- [Selected passage]:
Content starts

Dorothy Kate Richmond (12 September 1861 – 16 April 1935), sometimes known as Dolla Richmond, was a New Zealand painter most noted for her watercolour paintings of flowers and landscapes.

==Early life and education==
The daughter of James Crowe Richmond and Mary Smith, Dorothy Richmond was born on 12 September 1861 in Parnell, Auckland. She was the third of five children and her young childhood was unsettled. The family moved to Nelson in 1862 where her father had become the editor of The Nelson Examiner and New Zealand Chronicle but moved to the Taranaki district after the sudden death of Dorothy's mother in 1865. Her father was often away from home and she and her siblings were farmed out to relatives before the family moved back to Nelson in around 1869.

Richmond attended Miss Bell's Young Ladies' College in Nelson and her interest in art was encouraged by her father who passed on his love of drawing and painting to her. She was taken with her two elder siblings to Europe by her father in 1873 and continued her drawing lessons. She attended Bedford College for Women in London, and also attended the Slade School of Fine Art where she worked under Alphonse Legros. By June 1880 her work gained her a Slade Scholarship.

==Career==
In the early 1880s Richmond returned to New Zealand and was appointed the art mistress at the newly opened Nelson College for Girls in 1883.

Content ends

- [Records supplied]:

Content starts

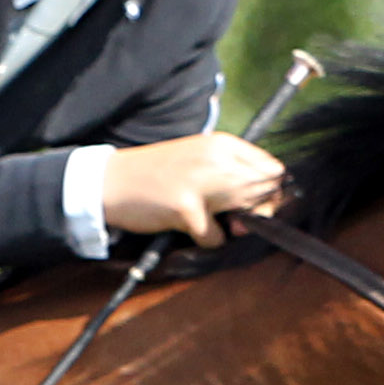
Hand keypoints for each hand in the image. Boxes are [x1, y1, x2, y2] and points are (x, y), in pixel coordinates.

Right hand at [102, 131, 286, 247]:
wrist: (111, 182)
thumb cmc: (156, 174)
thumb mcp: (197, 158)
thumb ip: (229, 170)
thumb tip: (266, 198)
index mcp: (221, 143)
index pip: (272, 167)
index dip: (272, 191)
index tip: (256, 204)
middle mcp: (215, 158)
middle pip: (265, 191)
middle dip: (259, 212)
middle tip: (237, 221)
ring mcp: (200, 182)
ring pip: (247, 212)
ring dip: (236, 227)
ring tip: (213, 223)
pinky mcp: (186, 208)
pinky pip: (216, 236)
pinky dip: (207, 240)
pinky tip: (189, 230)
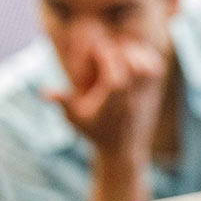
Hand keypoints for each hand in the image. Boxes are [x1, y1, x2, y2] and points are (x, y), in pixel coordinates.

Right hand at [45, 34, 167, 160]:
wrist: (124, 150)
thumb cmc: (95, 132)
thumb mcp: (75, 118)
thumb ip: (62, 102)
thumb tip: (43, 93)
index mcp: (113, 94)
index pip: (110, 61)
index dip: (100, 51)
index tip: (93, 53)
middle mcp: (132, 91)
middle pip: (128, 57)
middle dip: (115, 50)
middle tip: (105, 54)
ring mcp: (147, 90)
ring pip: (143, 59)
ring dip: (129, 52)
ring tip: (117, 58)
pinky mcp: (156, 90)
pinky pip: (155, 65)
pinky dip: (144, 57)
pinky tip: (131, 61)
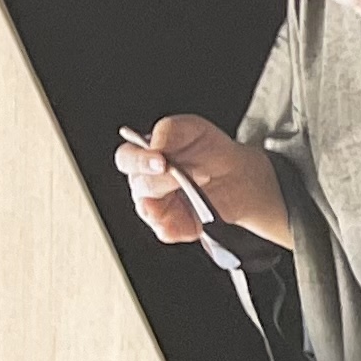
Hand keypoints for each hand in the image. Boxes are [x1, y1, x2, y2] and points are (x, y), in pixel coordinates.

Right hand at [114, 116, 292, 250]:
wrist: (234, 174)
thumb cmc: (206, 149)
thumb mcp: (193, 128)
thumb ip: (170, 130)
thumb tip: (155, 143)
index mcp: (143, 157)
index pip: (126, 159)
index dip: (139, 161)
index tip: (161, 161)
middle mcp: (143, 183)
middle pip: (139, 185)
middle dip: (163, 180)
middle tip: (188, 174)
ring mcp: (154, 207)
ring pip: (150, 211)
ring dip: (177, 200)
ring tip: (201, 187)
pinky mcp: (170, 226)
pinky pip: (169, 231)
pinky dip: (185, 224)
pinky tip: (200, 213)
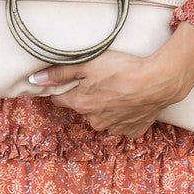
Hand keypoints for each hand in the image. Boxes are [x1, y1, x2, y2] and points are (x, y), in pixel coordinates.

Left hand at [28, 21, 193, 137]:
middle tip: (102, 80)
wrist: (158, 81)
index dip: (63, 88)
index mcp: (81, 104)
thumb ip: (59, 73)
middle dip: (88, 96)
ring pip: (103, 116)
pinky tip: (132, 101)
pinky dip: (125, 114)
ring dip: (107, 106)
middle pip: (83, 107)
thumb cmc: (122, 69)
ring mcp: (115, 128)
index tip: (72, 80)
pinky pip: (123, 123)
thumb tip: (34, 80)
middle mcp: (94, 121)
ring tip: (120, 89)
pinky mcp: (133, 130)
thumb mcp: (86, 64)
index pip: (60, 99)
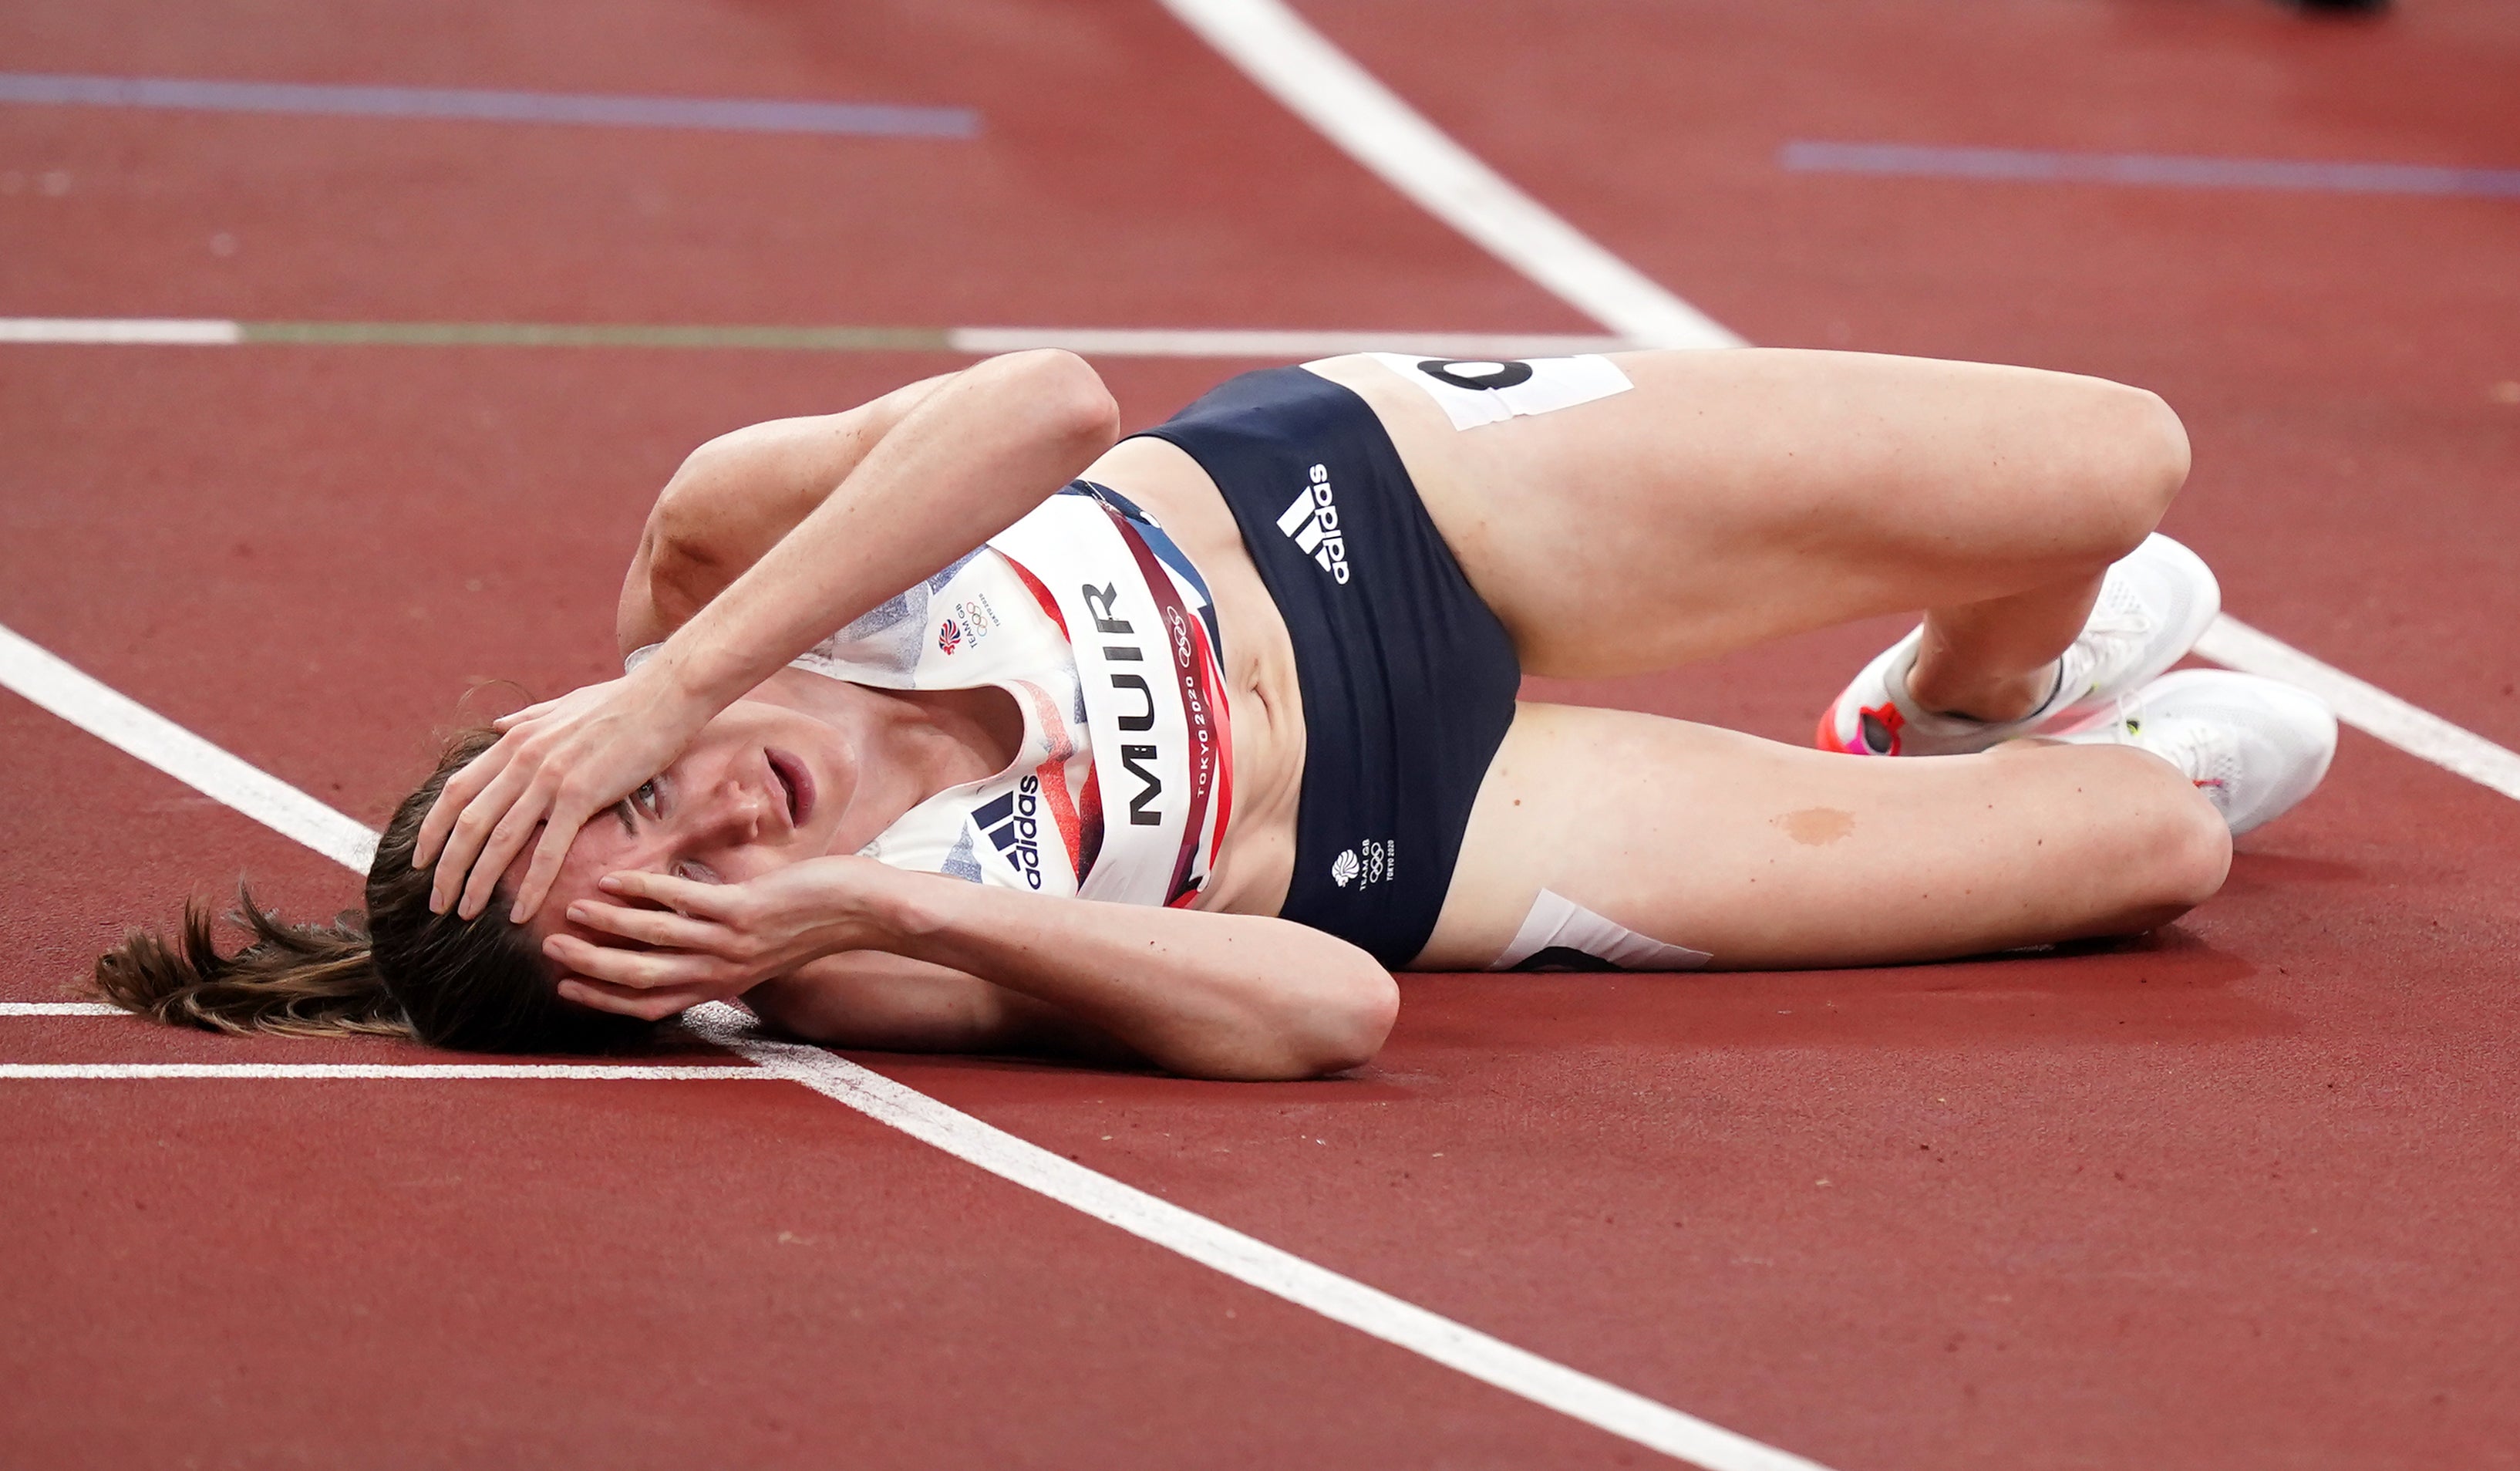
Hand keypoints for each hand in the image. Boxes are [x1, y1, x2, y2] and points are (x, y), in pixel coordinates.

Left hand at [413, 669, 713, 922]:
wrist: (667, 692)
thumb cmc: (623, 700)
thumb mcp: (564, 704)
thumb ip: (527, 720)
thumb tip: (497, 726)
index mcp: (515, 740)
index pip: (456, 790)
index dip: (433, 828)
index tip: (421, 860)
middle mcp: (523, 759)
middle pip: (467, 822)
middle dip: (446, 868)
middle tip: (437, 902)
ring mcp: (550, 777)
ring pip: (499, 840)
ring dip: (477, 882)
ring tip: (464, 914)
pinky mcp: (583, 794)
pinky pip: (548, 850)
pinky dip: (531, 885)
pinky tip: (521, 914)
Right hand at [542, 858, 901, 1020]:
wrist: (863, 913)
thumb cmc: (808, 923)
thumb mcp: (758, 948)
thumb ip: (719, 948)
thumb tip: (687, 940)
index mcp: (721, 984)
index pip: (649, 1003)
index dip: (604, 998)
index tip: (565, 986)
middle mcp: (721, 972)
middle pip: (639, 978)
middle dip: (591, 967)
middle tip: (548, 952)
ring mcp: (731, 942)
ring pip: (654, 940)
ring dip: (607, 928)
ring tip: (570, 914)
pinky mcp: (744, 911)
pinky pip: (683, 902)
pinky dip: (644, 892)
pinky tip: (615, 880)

Content ends

- [Requirement A]: List every school that the passage on Dorothy Kate Richmond says she attended.
- [Requirement B]: Rewrite the paragraph beginning "Richmond attended Miss Bell's Young Ladies' College" from the passage on Dorothy Kate Richmond as a brief bulleted list that keeps its main facts.

- [Solution A]:
- Miss Bell's Young Ladies' College in Nelson
- Bedford College for Women in London
- Slade School of Fine Art

- [Solution B]:
- Attended Miss Bell's Young Ladies' College in Nelson.
- Her father encouraged her interest in art and shared his love of drawing and painting.
- In 1873 her father took her and her two elder siblings to Europe, where she continued drawing lessons.
- Studied at Bedford College for Women in London.
- Studied at the Slade School of Fine Art under Alphonse Legros.
- Won a Slade Scholarship by June 1880.